§ **About this task**: Which lines in the data below contain the word "giunzione"? Show each of those lines in full, and count only matches with the same capitalization.

══════

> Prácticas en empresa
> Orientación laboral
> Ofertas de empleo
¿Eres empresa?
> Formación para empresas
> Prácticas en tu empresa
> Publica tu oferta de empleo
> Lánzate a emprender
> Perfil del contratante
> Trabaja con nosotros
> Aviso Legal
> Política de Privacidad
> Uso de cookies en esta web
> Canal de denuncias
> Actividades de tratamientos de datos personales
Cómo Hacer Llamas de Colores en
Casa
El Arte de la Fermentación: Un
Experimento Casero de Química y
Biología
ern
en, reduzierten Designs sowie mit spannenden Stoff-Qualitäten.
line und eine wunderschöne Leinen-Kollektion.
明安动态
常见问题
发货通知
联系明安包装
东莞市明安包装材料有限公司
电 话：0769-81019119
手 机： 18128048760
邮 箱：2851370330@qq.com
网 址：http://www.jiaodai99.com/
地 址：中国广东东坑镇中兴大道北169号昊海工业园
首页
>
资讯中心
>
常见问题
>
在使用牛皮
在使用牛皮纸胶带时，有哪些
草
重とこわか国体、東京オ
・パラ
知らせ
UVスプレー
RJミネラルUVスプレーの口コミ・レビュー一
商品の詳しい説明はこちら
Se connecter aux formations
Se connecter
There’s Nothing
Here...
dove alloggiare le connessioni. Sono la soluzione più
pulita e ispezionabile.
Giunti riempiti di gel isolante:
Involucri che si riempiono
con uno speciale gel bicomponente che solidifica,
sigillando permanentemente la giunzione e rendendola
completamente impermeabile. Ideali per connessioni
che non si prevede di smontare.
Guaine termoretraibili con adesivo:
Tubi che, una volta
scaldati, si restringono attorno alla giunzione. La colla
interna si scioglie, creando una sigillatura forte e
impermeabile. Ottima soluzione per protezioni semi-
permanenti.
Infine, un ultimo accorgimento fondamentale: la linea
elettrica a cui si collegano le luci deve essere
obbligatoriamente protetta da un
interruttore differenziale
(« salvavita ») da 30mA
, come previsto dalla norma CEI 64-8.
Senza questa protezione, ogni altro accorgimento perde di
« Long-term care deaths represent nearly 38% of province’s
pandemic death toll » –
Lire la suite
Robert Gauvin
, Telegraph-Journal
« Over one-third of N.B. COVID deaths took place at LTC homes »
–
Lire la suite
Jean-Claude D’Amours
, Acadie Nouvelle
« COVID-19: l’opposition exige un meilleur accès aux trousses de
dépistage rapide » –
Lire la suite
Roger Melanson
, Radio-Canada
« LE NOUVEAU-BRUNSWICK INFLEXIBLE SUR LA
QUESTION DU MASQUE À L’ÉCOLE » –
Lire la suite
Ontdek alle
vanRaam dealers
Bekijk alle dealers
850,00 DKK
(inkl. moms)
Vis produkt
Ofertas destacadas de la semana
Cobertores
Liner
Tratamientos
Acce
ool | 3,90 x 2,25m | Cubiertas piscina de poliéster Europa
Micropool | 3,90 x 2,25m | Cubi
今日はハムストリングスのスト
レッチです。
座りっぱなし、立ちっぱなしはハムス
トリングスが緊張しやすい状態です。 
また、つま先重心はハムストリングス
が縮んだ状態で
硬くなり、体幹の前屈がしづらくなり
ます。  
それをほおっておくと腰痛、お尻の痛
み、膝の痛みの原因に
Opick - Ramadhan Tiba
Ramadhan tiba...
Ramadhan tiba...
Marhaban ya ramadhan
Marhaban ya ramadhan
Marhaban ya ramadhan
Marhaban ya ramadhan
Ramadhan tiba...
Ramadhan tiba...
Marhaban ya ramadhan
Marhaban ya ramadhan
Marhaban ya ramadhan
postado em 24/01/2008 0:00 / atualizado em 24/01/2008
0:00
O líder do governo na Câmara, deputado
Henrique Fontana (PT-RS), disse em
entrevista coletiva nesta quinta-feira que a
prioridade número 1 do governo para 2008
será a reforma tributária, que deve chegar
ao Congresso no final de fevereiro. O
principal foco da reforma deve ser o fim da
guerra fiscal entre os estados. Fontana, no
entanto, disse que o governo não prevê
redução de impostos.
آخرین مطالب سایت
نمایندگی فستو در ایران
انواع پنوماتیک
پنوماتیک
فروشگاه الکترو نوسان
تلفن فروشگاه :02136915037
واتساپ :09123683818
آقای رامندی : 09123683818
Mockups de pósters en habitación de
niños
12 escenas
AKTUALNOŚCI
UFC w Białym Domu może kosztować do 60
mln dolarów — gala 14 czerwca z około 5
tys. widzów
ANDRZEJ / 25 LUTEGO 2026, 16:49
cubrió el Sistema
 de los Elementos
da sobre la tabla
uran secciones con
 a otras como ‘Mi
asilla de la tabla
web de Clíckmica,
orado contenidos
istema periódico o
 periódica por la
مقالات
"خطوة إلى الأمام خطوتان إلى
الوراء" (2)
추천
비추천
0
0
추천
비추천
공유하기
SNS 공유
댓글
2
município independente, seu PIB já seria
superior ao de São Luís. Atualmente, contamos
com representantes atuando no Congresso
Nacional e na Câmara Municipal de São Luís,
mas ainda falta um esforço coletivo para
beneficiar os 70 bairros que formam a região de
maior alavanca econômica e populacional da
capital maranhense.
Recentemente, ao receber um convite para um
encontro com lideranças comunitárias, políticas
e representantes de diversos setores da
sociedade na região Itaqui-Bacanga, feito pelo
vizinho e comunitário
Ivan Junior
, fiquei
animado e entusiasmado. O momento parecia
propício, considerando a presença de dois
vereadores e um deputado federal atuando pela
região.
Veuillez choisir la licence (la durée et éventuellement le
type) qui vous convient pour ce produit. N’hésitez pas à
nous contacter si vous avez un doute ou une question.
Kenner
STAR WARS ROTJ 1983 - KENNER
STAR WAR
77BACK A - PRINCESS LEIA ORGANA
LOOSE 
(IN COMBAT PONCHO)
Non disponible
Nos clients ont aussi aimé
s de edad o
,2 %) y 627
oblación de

══════

§ **Task answer**:
sigillando permanentemente la giunzione e rendendola
scaldati, si restringono attorno alla giunzione. La colla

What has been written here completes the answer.